The biotechnological potential of the yeast Dekkera bruxellensis

Dekkera bruxellensis is an industrial yeast mainly regarded as a contaminant species in fermentation processes. In winemaking, it is associated with off-flavours that cause wine spoilage, while in bioethanol production this yeast is linked to a reduction of industrial productivity by competing with Saccharomyces cerevisiae for the substrate. In spite of that, this point of view is gradually changing, mostly because D. bruxellensis is also able to produce important metabolites, such as ethanol, acetate, fusel alcohols, esters and others. This dual role is likely due to the fact that this yeast presents a set of metabolic traits that might be either industrially attractive or detrimental, depending on how they are faced and explored. Therefore, a proper industrial application for D. bruxellensis depends on the correct assembly of its central metabolic puzzle. In this sense, researchers have addressed issues regarding the physiological and genetic aspects of D. bruxellensis, which have brought to light much of our current knowledge on this yeast. In this review, we shall outline what is presently understood about the main metabolic features of D. bruxellensis and how they might be managed to improve its current or future industrial applications (except for winemaking, in which it is solely regarded as a contaminant). Moreover, we will discuss the advantages and challenges that must be overcome in order to take advantage of the full biotechnological potential of this yeast.

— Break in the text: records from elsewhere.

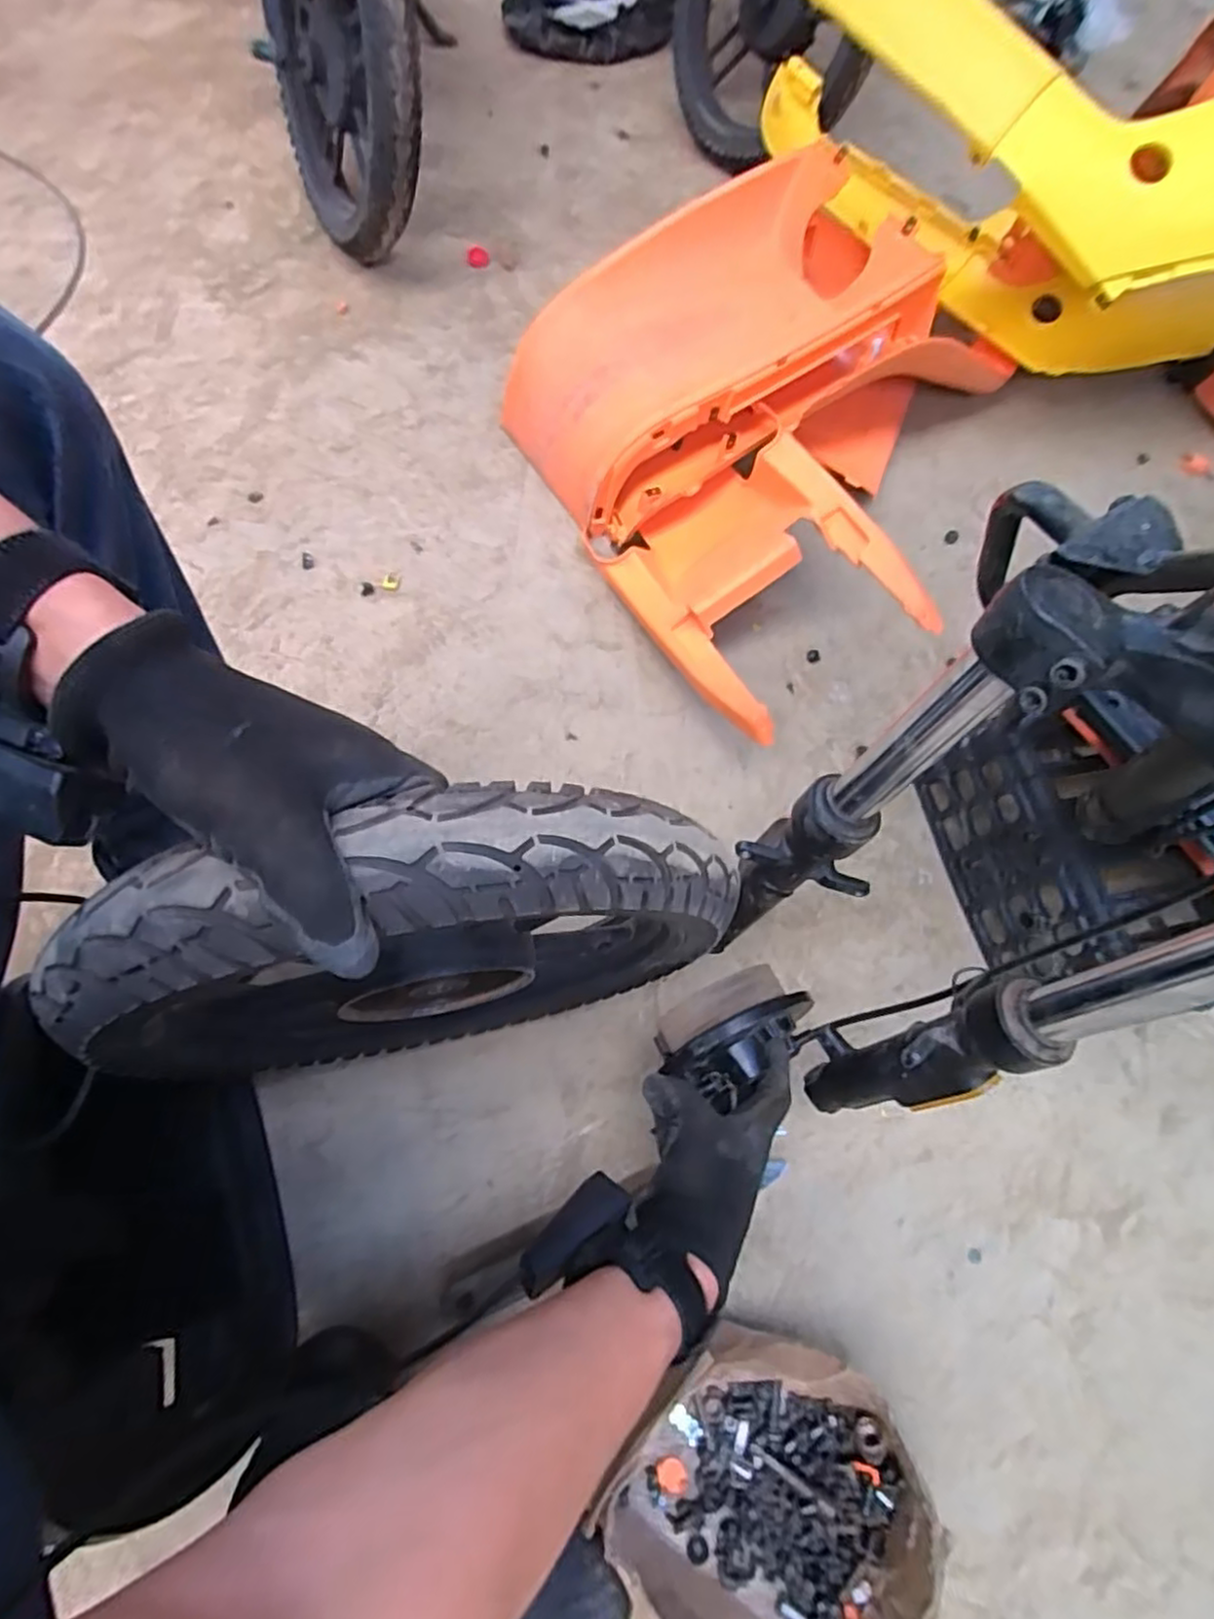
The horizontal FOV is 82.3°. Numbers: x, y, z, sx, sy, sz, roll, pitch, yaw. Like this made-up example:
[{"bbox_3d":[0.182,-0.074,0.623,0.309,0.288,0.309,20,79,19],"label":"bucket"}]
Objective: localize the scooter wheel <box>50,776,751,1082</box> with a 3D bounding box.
[{"bbox_3d":[-0.098,0.088,0.418,0.323,0.338,0.053,-12,68,-7],"label":"scooter wheel"}]

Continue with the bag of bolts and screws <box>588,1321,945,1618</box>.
[{"bbox_3d":[0.107,0.463,0.464,0.202,0.095,0.187,33,70,11],"label":"bag of bolts and screws"}]

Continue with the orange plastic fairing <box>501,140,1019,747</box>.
[{"bbox_3d":[0.247,-0.436,0.798,0.579,0.192,0.581,-26,71,-14],"label":"orange plastic fairing"}]

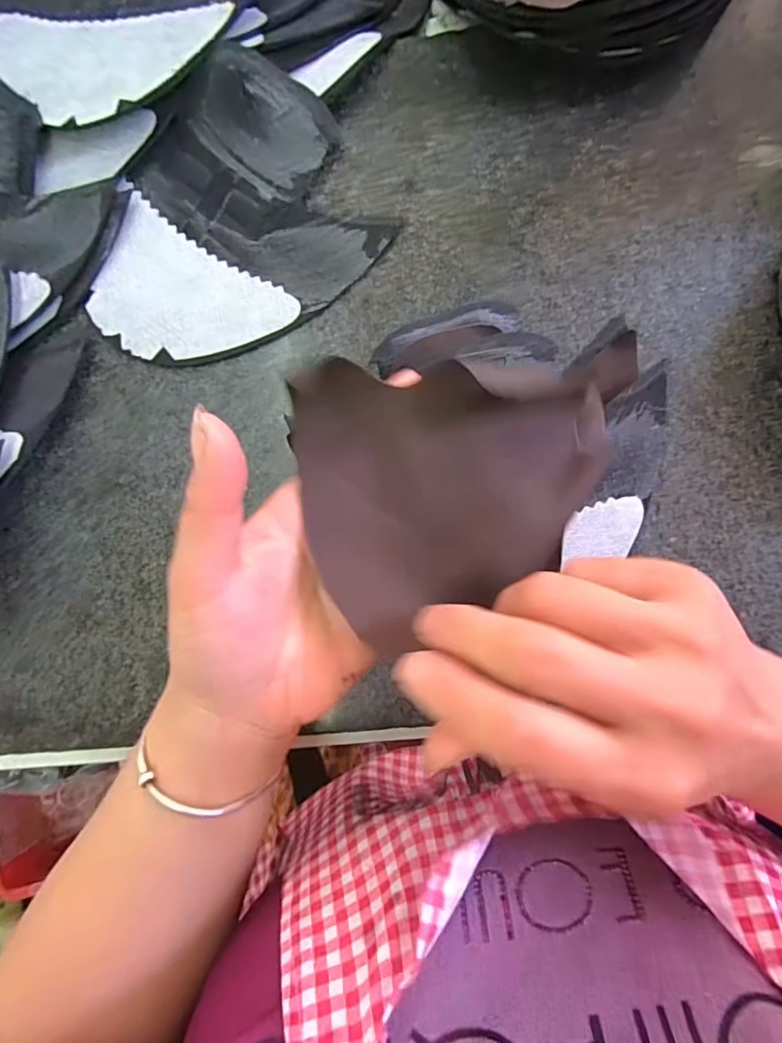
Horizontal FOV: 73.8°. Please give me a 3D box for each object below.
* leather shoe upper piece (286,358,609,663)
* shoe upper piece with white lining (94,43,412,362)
[{"bbox_3d":[0.032,-0.014,0.228,0.134,0.038,0.112,-9,92,2],"label":"leather shoe upper piece"},{"bbox_3d":[-0.092,-0.160,0.295,0.132,0.013,0.169,43,93,-1],"label":"shoe upper piece with white lining"}]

Nitrate boosts anaerobic ethanol production in an acetate-dependent manner in the yeast Dekkera bruxellensis

In the past few years, the yeast Dekkera bruxellensis has gained much of attention among the so-called non-conventional yeasts for its potential in the biotechnological scenario, especially in fermentative processes. This yeast has been regarded as an important competitor to Saccharomyces cerevisiae in bioethanol production plants in Brazil and several studies have reported its capacity to produce ethanol. However, our current knowledge concerning D. bruxellensis is restricted to its aerobic metabolism, most likely because wine and beer strains cannot grow in full anaerobiosis. Hence, the present work aimed to fulfil a gap regarding the lack of information on the physiology of Dekkera bruxellensis growing in the complete absence of oxygen and the relationship with assimilation of nitrate as nitrogen source. The ethanol strain GDB 248 was fully capable of growing anaerobically and produces ethanol at the same level of S. cerevisiae. The presence of nitrate in the medium increased this capacity. Moreover, nitrate is consumed faster than ammonium and this increased rate coincided with a higher speed of glucose consumption. The profile of gene expression helped us to figure out that even in anaerobiosis, the presence of nitrate drives the yeast cells to an oxidative metabolism that ultimately incremented both biomass and ethanol production. These results finally provide the clues to explain most of the success of this yeast in industrial processes of ethanol production.